------ Task inputs ------
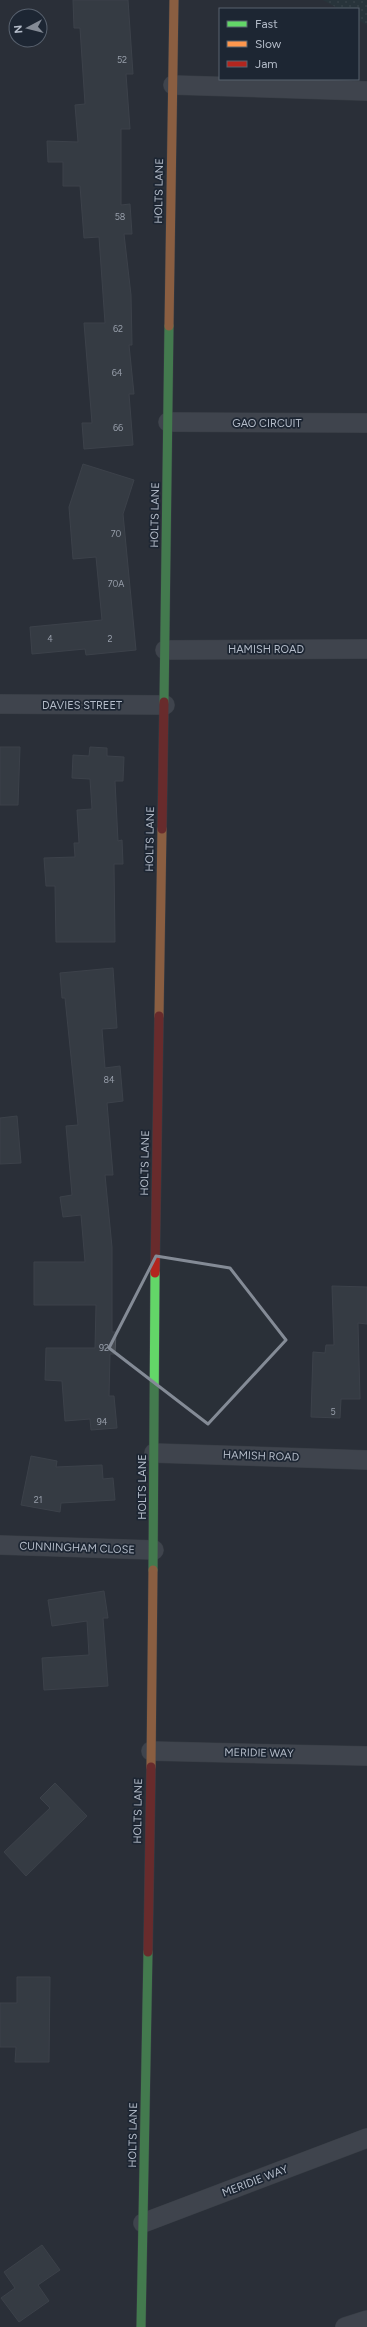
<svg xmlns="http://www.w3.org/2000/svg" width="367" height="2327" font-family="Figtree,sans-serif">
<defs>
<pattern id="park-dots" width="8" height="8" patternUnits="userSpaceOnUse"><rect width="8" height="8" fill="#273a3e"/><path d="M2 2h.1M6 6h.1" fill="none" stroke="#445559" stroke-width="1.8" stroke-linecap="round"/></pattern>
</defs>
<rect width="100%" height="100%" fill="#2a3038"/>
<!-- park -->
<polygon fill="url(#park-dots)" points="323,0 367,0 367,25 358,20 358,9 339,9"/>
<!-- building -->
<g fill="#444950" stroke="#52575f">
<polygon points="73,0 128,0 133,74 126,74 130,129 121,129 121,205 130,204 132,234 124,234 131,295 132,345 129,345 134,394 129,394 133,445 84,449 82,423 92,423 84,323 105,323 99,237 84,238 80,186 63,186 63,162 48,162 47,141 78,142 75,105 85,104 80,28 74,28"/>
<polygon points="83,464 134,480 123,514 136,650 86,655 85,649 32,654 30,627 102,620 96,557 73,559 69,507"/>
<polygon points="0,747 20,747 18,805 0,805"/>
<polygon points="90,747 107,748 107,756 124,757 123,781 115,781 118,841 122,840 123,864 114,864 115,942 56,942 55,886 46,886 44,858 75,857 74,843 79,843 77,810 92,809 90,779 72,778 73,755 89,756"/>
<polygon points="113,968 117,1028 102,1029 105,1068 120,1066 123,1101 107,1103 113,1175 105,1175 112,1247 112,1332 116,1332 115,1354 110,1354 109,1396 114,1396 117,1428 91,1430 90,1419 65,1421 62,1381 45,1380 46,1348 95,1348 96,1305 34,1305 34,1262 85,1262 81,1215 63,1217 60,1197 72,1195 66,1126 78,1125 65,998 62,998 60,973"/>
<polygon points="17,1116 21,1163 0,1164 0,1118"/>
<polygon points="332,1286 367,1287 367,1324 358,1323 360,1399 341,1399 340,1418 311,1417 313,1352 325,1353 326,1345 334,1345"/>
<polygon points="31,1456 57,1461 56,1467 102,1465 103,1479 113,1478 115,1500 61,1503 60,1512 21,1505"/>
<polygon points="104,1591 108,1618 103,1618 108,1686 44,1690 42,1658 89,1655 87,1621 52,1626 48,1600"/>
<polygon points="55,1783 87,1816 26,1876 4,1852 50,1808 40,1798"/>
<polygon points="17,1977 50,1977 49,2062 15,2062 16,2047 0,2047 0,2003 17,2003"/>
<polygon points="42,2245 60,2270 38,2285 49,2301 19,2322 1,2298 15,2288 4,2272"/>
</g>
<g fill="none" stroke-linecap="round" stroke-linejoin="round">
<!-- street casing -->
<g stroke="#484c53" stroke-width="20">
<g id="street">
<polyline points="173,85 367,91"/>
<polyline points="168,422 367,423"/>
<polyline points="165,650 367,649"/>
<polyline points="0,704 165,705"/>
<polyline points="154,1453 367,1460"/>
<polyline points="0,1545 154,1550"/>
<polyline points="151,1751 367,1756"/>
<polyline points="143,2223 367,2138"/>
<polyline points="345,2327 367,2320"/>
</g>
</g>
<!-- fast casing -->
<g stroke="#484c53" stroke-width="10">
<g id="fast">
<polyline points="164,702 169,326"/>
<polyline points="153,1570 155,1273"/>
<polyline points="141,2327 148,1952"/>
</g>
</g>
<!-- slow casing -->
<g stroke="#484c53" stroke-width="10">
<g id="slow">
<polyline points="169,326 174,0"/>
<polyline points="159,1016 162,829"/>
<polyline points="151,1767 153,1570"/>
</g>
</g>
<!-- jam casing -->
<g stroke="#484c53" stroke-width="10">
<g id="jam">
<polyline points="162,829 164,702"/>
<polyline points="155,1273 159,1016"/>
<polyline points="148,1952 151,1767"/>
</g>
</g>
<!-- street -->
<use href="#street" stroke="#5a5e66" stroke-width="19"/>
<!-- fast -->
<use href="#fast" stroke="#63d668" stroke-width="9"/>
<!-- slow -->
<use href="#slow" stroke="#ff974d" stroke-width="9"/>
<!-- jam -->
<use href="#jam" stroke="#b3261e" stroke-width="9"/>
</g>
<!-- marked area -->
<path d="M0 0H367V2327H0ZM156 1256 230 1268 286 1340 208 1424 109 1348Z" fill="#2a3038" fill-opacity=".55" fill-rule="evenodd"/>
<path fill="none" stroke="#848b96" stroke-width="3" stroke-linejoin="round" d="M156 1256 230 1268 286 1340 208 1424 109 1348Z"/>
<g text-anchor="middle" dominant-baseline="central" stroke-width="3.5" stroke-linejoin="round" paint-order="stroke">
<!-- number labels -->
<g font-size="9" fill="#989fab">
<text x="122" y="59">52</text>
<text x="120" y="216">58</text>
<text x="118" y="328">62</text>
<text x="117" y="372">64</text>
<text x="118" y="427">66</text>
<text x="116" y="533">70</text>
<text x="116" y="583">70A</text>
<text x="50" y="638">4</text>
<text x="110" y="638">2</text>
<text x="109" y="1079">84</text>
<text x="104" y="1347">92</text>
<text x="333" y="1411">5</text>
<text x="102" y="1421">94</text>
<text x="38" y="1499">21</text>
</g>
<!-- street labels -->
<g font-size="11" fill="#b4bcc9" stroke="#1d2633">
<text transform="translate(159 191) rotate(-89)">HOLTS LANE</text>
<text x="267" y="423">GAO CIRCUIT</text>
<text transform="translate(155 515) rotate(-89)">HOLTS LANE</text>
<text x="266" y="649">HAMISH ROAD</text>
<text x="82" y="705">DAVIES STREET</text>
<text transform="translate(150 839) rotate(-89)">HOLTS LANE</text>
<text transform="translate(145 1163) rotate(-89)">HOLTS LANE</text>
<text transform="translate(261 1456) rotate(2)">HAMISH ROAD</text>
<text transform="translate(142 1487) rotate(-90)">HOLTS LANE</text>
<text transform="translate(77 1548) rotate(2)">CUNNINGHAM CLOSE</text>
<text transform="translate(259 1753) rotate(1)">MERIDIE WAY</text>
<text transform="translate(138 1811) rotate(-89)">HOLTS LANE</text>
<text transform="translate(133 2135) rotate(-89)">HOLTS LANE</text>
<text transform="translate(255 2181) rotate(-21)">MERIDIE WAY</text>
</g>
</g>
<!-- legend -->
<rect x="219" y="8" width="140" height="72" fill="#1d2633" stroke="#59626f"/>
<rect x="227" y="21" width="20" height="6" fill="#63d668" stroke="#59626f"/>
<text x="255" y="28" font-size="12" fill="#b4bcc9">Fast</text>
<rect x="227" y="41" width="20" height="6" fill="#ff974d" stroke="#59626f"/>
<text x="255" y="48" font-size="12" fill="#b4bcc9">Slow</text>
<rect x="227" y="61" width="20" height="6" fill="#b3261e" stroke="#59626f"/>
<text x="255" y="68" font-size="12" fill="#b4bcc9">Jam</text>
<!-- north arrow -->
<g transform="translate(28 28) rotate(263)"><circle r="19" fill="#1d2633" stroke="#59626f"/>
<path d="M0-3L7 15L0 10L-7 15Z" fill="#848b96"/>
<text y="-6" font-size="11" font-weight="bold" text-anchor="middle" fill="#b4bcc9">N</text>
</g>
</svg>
------
------ Task inputs ------
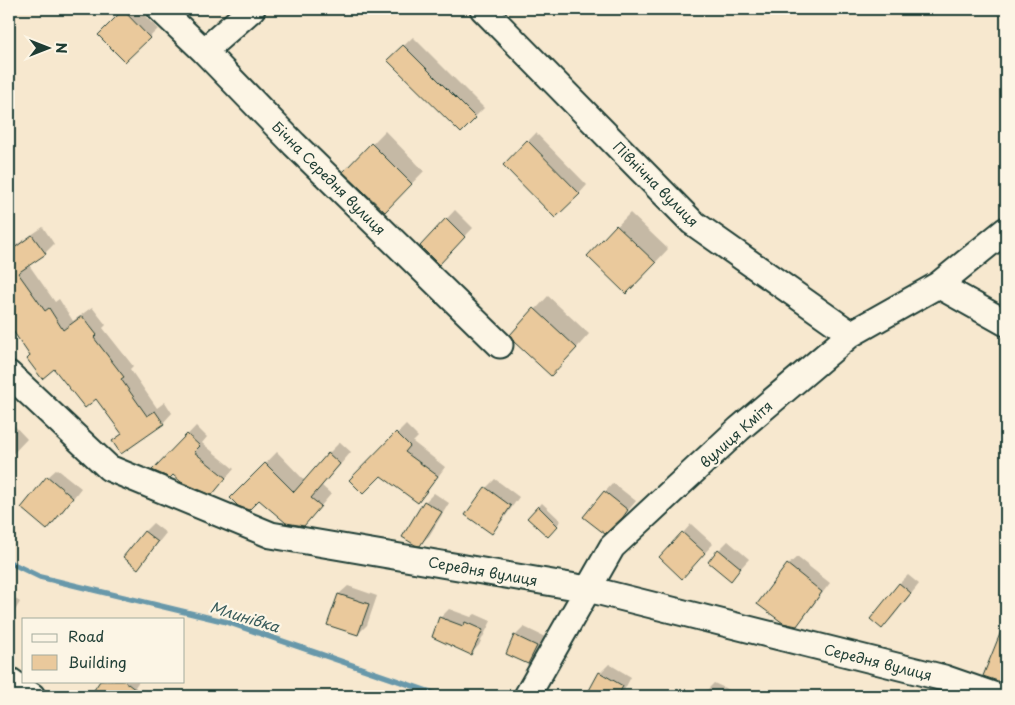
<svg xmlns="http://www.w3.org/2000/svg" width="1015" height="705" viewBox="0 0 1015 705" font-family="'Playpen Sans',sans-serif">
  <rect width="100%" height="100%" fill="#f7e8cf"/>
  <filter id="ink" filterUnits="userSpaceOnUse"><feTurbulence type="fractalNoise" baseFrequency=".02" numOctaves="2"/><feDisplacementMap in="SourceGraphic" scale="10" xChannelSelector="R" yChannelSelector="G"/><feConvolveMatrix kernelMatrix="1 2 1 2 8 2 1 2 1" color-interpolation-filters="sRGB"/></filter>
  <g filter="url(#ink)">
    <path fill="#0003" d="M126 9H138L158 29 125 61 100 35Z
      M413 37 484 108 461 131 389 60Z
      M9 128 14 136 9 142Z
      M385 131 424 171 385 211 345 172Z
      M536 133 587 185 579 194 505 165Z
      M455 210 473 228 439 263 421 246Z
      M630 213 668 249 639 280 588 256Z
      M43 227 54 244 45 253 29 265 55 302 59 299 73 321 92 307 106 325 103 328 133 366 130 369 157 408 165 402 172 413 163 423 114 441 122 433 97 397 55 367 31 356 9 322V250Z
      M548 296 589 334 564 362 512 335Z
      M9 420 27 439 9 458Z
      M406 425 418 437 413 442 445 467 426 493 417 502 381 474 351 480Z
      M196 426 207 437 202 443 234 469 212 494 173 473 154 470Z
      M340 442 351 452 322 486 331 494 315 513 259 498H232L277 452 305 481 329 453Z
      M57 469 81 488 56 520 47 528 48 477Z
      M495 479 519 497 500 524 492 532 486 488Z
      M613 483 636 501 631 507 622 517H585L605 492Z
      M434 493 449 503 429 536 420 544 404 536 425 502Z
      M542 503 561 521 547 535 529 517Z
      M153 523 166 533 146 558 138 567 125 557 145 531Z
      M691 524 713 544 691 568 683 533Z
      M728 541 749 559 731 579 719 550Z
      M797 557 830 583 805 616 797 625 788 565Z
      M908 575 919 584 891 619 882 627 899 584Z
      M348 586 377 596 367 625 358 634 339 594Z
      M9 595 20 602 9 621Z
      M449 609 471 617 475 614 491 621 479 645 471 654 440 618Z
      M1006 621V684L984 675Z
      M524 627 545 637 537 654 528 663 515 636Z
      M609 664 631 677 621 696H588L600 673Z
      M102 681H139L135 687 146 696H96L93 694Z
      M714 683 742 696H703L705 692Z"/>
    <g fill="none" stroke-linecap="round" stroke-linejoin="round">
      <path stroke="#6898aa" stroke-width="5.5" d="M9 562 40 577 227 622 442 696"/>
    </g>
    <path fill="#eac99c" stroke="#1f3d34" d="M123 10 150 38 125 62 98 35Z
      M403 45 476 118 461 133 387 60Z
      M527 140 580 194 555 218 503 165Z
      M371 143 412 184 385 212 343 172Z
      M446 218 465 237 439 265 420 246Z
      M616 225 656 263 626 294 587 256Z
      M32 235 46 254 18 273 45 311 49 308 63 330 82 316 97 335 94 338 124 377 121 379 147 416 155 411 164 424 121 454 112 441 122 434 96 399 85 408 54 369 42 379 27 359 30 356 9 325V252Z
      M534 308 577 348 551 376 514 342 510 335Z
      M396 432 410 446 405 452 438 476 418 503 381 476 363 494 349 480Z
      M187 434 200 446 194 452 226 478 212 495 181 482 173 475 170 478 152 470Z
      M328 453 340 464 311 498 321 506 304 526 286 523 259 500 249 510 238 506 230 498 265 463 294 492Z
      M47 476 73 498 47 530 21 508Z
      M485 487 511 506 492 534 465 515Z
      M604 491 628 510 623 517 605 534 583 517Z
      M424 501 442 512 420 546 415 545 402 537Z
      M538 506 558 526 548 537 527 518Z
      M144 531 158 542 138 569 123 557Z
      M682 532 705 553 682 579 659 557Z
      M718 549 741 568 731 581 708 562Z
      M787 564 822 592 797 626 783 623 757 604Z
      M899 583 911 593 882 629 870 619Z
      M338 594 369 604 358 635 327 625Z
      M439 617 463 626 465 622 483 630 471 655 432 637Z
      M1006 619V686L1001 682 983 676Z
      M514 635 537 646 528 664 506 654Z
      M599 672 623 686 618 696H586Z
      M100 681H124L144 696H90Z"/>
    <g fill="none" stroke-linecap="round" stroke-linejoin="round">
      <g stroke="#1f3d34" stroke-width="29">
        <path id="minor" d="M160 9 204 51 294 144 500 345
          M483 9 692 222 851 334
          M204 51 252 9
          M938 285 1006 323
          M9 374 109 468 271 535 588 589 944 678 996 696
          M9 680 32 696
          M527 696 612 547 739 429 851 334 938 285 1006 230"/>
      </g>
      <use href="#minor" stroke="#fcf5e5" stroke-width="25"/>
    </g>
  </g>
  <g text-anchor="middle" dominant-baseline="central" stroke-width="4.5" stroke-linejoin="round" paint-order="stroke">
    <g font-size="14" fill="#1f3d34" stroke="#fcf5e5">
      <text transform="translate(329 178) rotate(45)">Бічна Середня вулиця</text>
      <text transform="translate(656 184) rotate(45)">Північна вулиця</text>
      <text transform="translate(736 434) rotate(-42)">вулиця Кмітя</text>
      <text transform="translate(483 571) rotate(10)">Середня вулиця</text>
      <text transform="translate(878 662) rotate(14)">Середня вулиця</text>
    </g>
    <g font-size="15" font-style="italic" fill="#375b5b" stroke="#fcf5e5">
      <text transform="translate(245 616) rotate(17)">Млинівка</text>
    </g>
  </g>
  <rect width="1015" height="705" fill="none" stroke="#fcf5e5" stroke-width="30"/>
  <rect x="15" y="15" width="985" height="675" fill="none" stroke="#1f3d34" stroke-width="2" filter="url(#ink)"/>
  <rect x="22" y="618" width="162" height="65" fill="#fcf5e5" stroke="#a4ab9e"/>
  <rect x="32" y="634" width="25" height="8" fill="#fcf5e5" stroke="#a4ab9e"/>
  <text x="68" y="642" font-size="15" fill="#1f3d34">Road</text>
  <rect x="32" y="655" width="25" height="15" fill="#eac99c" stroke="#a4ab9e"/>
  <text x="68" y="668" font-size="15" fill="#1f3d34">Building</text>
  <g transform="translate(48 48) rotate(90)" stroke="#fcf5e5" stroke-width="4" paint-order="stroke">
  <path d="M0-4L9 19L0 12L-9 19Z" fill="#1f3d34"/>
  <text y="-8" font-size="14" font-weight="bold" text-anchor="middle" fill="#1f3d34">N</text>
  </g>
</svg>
------
Lines that contain the string "bold" should be copied from the material above.

> Response box
<text y="-6" font-size="11" font-weight="bold" text-anchor="middle" fill="#b4bcc9">N</text>
  <text y="-8" font-size="14" font-weight="bold" text-anchor="middle" fill="#1f3d34">N</text>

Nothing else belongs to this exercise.